Shares of diversified miner IGO Ltd (ASX: IGO) have crept 3.68% lower today and now rest at $11.27 apiece.
After whipsawing in a wide trading range these past six months, the IGO share price has seen a drawdown of 25% from its closing high in April.
In broad market moves, the S&P/ASX 300 Metals and Mining Index (ASX: XMM) has slipped 2% into the red today.
Is the IGO share price a buy?
Analysts at JP Morgan reiterated their overweight rating on the IGO share price following the battery metals miner's most recent earnings:
We continue to like the stock from an investment point of view, based on a high production growth outlook, exposure to extremely tight lithium markets, the [free cash flow] FCF outlook (approximately 20% FCF yield) and an attractive valuation (P/NPV 0.72x;FY23E EV/EBITDA3.5x).
That sentiment is echoed by many other analysts covering the company, with more than 64% of brokers saying IGO is a buy right now, according to Bloomberg data.
In contrast, there's just 21% rating it a hold, while the remaining 14% urge their clients to sell. Two of these IGO bears are Morgan Stanley and Ord Minnett.
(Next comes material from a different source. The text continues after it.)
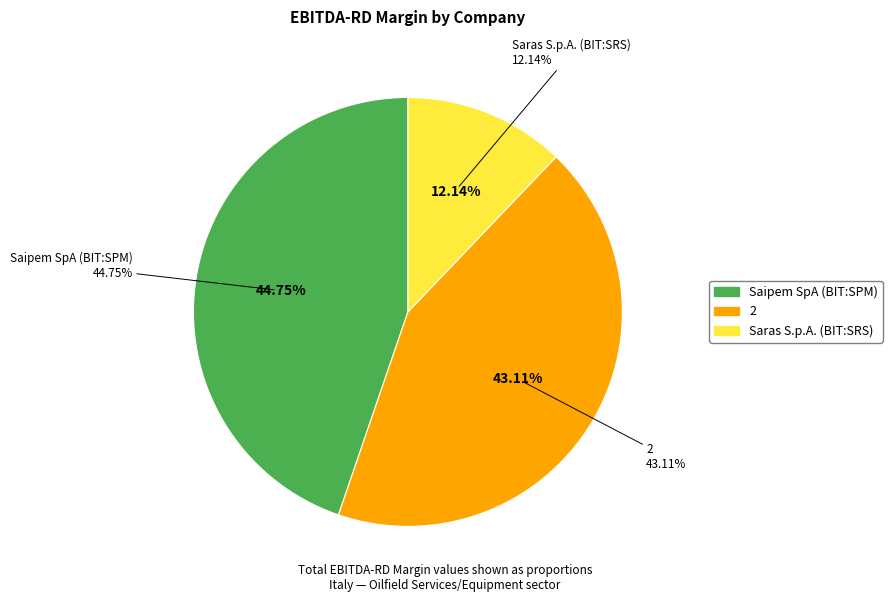

Which slice is the smallest?

Saras S.p.A. (BIT:SRS)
With that distribution in mind, the consensus price target is $13.15 per share for IGO, suggesting around 17% return potential should the bull thesis play out.
Those at Macquarie are equally as constructive on the lithium industry after the sector saw a ripple from a bearish note out of Goldman Sachs last week.
Macquarie notes there's still plenty of legs for the sector to run, and it also rates IGO as a buy on that basis.
IGO also has an estimated forward price-to-earnings (P/E) ratio of 6.9x per Bloomberg data, a roughly 21% discount to its GICS Industry's average of 8.7x. The question is if IGO is undervalued, however, the market will ultimately decide this moving forward.
In the last 12 months, the IGO share price has clipped a 52% gain despite sinking 5% into the red this year to date.